> [DATASET ENTRIES]
● ● ● ●

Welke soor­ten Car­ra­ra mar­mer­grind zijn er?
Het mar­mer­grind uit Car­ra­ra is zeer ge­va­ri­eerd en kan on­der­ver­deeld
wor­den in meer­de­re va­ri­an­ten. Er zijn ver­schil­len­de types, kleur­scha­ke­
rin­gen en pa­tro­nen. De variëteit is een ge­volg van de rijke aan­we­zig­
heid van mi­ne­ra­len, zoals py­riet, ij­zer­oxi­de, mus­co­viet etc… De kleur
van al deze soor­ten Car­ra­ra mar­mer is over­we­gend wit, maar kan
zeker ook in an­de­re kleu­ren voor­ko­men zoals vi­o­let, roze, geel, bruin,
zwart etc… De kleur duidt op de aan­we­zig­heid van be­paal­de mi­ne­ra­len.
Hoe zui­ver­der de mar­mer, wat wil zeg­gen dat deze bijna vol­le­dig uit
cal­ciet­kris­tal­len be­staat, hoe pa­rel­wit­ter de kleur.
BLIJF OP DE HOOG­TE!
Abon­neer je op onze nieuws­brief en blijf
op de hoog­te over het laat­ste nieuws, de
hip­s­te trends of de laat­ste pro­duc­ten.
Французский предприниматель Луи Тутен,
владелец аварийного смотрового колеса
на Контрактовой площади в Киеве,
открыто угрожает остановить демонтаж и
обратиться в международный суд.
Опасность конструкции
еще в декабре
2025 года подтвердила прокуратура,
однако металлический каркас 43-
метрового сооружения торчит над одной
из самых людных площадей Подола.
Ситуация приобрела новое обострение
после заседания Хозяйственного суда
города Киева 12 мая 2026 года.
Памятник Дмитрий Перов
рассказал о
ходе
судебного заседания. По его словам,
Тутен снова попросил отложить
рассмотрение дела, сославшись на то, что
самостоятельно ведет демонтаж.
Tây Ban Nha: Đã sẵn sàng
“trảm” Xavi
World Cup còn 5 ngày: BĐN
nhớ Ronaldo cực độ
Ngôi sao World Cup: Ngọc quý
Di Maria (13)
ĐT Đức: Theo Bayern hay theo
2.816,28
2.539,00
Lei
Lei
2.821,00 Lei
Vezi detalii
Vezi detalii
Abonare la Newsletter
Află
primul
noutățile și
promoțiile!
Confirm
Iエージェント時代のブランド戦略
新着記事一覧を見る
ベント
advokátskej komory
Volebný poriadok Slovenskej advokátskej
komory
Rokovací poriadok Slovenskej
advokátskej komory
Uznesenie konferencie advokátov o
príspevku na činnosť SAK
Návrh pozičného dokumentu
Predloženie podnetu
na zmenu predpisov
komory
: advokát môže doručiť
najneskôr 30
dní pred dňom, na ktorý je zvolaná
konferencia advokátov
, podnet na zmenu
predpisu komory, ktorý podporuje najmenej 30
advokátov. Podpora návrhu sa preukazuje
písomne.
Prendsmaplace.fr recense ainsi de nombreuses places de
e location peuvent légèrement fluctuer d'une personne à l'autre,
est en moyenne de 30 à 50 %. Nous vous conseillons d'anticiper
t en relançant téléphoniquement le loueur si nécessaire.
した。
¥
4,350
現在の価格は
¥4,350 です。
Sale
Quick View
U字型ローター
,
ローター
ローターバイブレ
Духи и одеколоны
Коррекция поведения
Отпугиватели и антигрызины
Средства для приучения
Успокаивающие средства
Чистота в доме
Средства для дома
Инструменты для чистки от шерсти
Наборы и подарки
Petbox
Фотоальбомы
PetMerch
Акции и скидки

● ● ● ●

> [PROMPT] In the listing, find all lines with the string "ktorý" and copy them.

> [EXERCISE RESPONSE]
dní pred dňom, na ktorý je zvolaná
predpisu komory, ktorý podporuje najmenej 30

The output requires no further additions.